# $14.99 for shipping from NJ to Toronto...is that reasonable?



## Barbie-gone-bad (Aug 9, 2010)

I bought a mac item on ebay, but the seller says it will cost $14.99 for shipping. I have order from the Uk to Canada and paid half that in shipping. And it is not even faster shipping, its for a 6-7days shipping. Is $15 dollars a normal amount?  I have never been charged more then $7usd for shipping to Canada...maybe they were being nice?


----------



## Junkie (Aug 9, 2010)

Depends on the size and weight of the item - but most ebayers, especially stores, will overcharge for shipping and say its a "handling" fee if you ask them why - like gas to get there, their time spent filling out the customs forms, packaging, etc. 

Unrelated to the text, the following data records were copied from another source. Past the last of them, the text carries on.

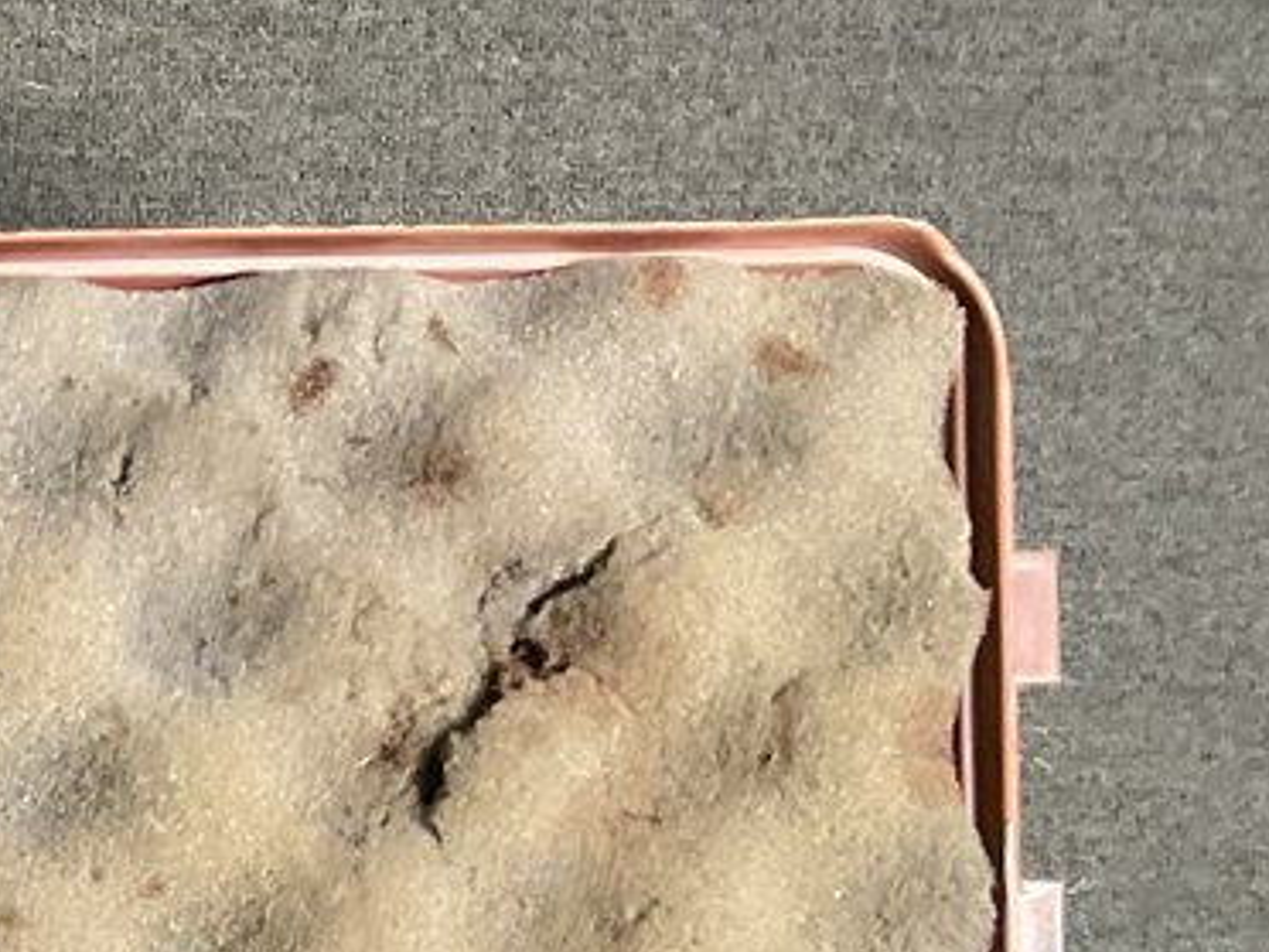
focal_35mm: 118
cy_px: 1650
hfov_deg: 14.6
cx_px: -1008
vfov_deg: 11.7
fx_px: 4326
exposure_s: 1/60
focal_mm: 3
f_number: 1.8
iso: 125
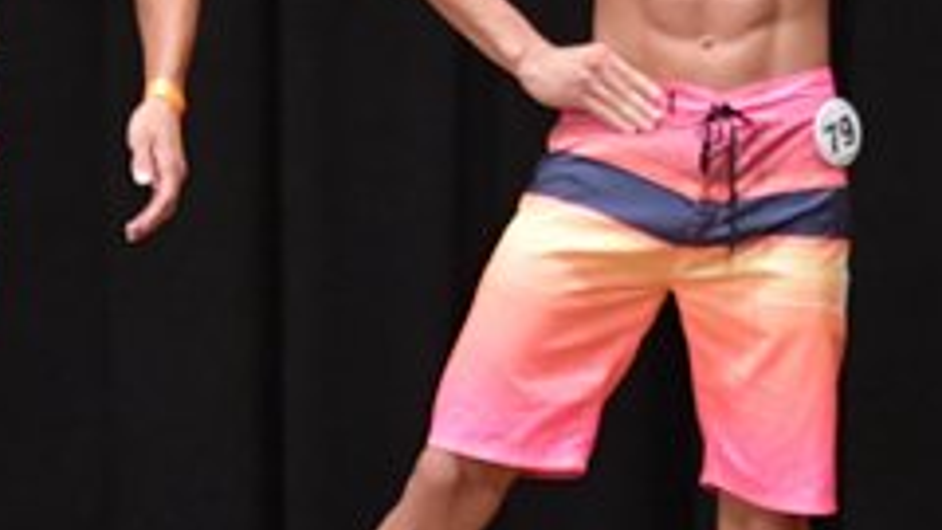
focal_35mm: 684
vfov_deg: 1.8
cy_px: 169
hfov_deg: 3.2
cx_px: -198
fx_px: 17085
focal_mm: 135
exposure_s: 1/400
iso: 6400
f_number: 5.6
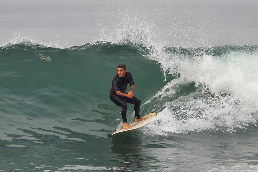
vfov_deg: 2.7
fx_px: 3682
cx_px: 102
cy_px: 107
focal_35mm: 514
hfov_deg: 4.0
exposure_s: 1/1000
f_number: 5.6
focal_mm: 400
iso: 200
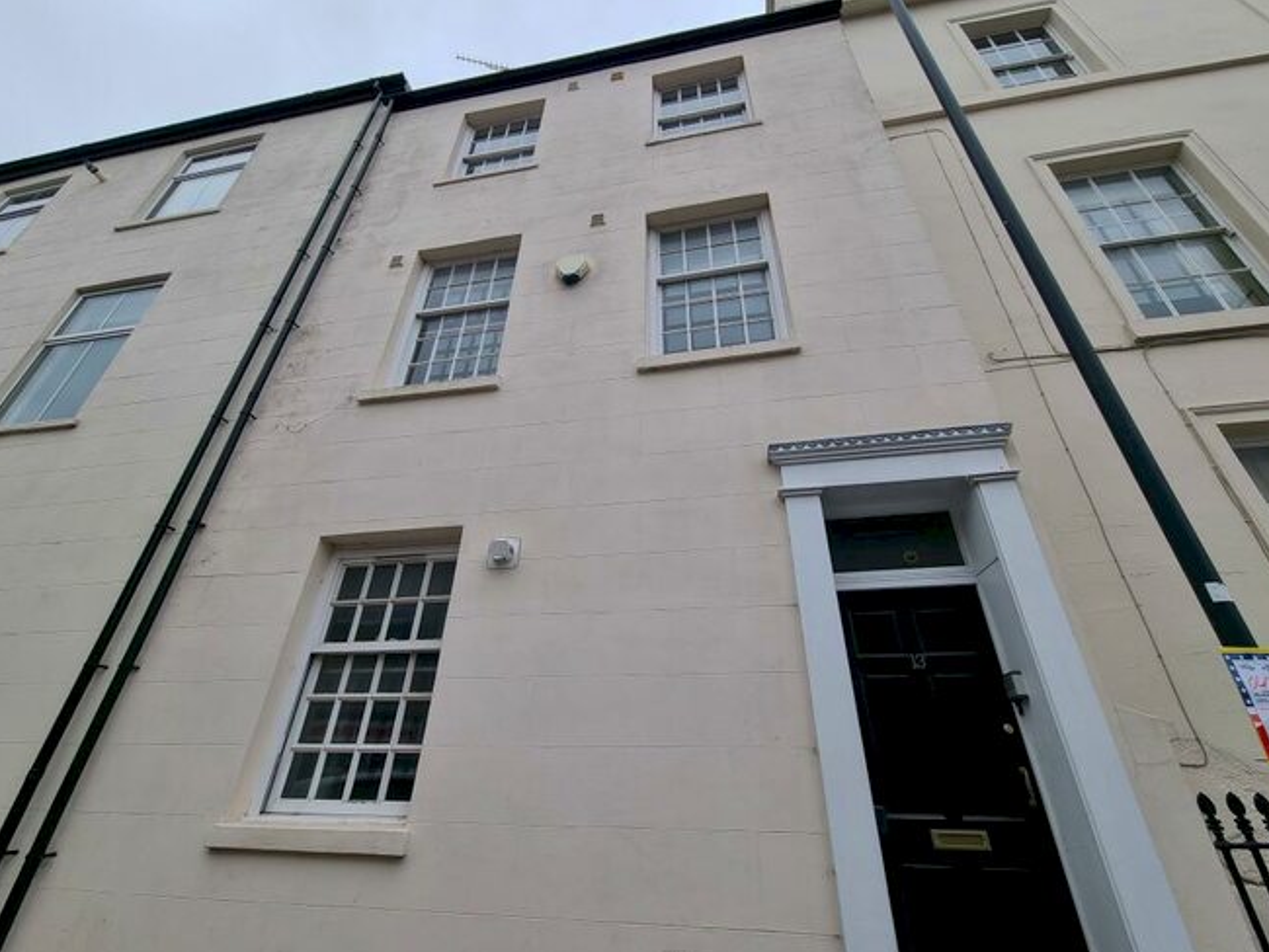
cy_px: 448
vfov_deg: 85.6
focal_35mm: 14
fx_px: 513
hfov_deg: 102.0
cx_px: 631
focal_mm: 2.2
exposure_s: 1/844
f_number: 2.2
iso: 50
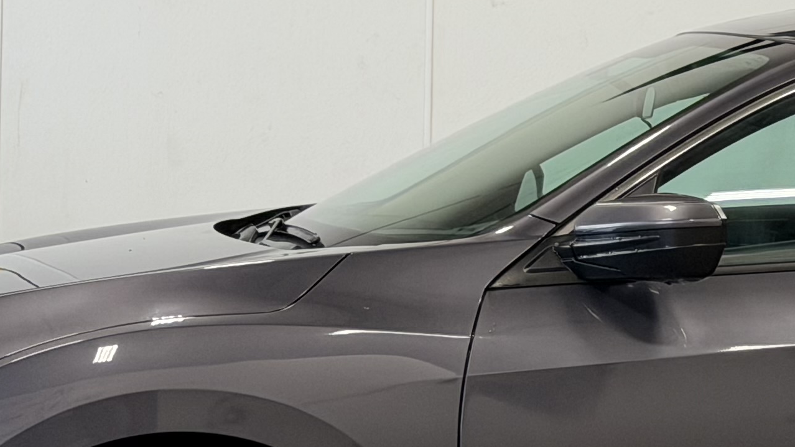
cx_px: 885
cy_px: -6
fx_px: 3478
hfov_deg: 12.8
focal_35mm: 165
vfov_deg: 7.3
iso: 50
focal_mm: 6.76
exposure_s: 1/120
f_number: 1.78
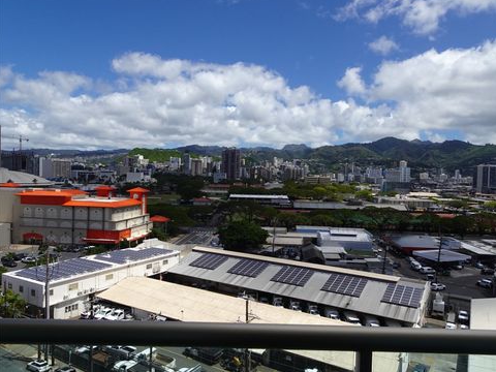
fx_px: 358
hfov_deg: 69.4
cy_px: 187
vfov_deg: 54.9
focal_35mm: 25
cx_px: 254
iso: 80
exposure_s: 1/1250
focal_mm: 4.25
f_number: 3.5
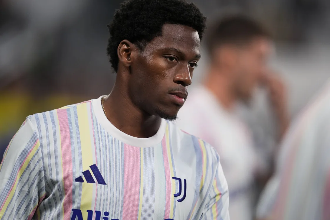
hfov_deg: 5.2
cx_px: 165
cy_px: 110
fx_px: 3665
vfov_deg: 3.4
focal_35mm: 400
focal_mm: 400
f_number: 2.8
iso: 2000
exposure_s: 1/2500
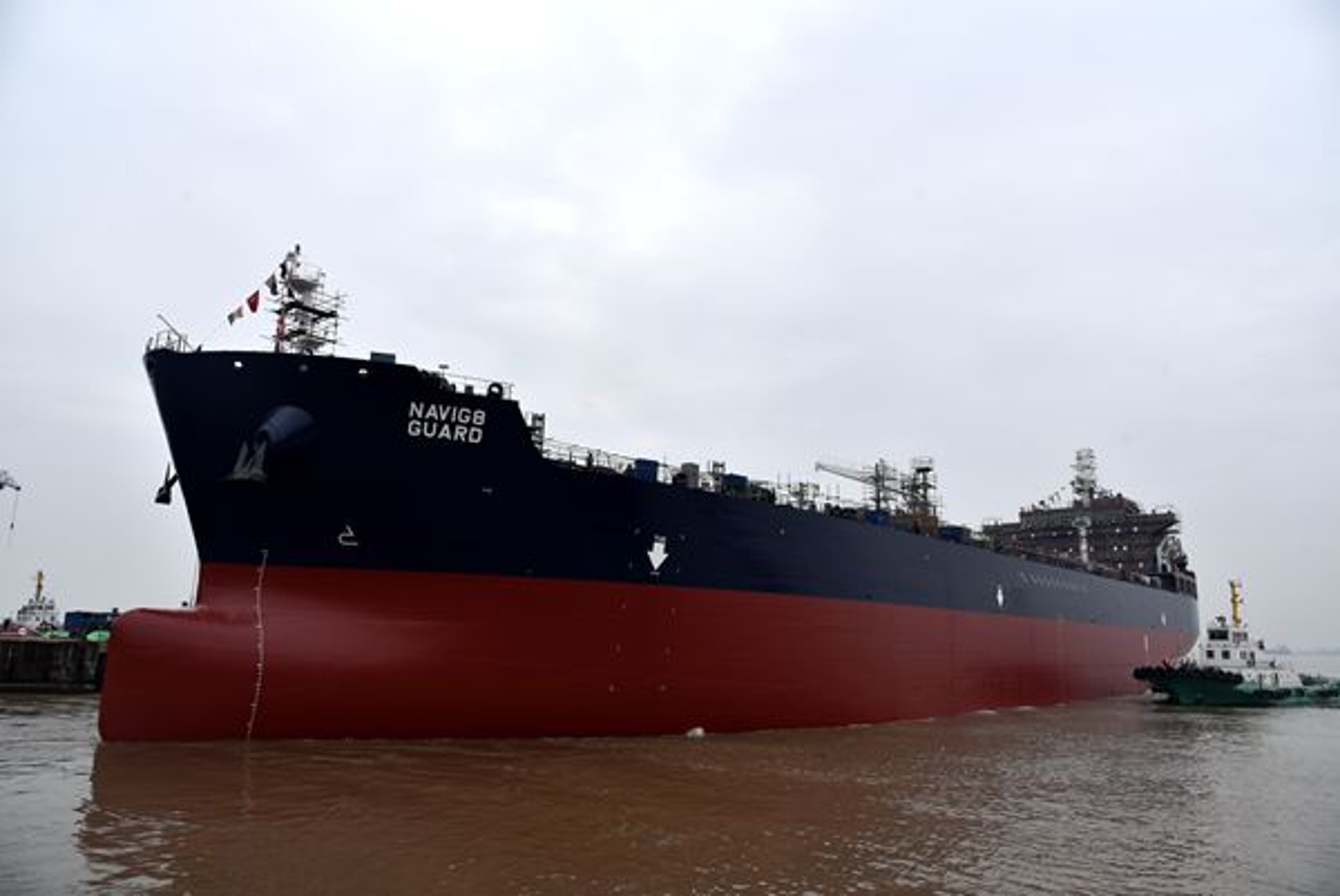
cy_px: 448
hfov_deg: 73.7
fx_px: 894
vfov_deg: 53.2
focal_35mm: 24
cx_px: 670
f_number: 8
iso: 200
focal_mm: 24
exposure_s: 1/250
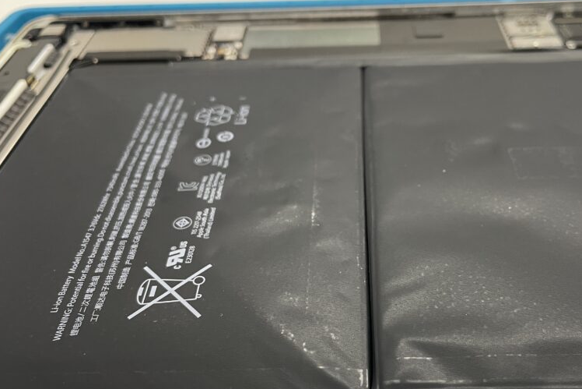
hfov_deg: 51.5
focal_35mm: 37
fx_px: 598
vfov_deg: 35.7
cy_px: 251
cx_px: 355
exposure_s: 1/60
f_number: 1.6
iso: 160
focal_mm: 4.2
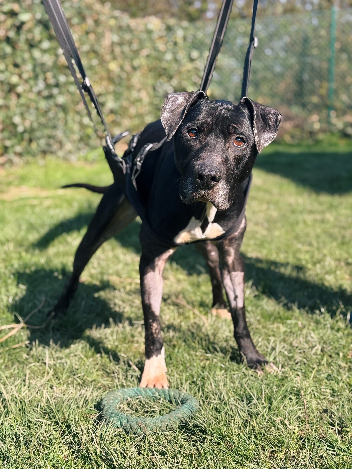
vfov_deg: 36.2
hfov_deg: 27.5
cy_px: 236
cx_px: 162
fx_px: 718
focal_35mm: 53
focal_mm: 6.76
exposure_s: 1/1458
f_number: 1.78
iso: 64
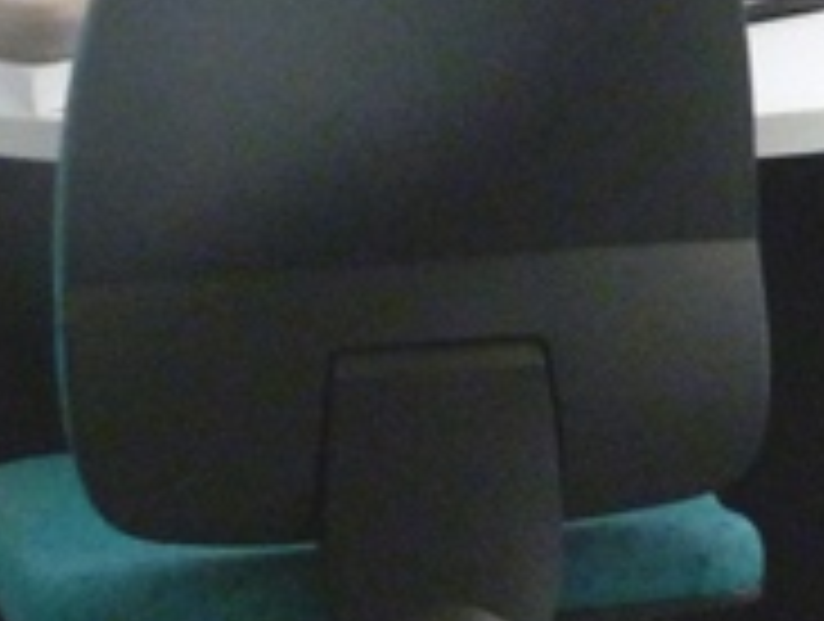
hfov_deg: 9.8
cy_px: -392
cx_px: 369
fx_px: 4794
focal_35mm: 201
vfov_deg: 7.3
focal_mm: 6.5
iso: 400
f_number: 3.1
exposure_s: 1/60
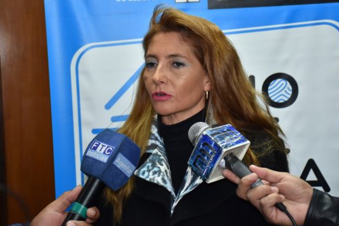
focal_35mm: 86
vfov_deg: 15.9
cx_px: 163
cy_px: 102
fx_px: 810
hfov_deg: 23.7
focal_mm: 48
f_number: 4.5
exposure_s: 1/125
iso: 640
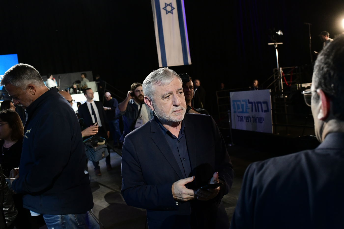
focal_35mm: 35
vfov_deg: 37.8
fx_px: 334
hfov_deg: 54.4
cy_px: 114
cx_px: 172
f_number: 6.3
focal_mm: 35
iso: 8000
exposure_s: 1/250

A lot of the time, whenever I question higher shipping, people seem to get really defensive and snippy at me, so I've changed my approach and ask them nicely if they offer a cheaper shipping rate. Sometimes they do, sometimes they don't.

Most small items couldn't cost more than $1.49-$4.

Oh and anything over $10 usually includes a tracking number. $14.99 is perfectly legit if the item has tracking and its a bit bigger/heavier.


----------



## Barbie-gone-bad (Aug 9, 2010)

Quote:

   Originally Posted by *Junkie* 

 
_Depends on the size and weight of the item - but most ebayers, especially stores, will overcharge for shipping and say its a "handling" fee if you ask them why - like gas to get there, their time spent filling out the customs forms, packaging, etc. 

A lot of the time, whenever I question higher shipping, people seem to get really defensive and snippy at me, so I've changed my approach and ask them nicely if they offer a cheaper shipping rate. Sometimes they do, sometimes they don't.

Most small items couldn't cost more than $1.49-$4.

Oh and anything over $10 usually includes a tracking number. $14.99 is perfectly legit if the item has tracking and its a bit bigger/heavier._

 
Thanks so much for the responds 
	

	
	
		
		

		
			





. I know what you mean, I'll pay $10 for shipping and the package says it cost them $1.79 
	

	
	
		
		

		
		
	


	




 rip-off. And the item is just a blush...it would be very light. I'll try your nice approach see if I can get it responsible XD.


----------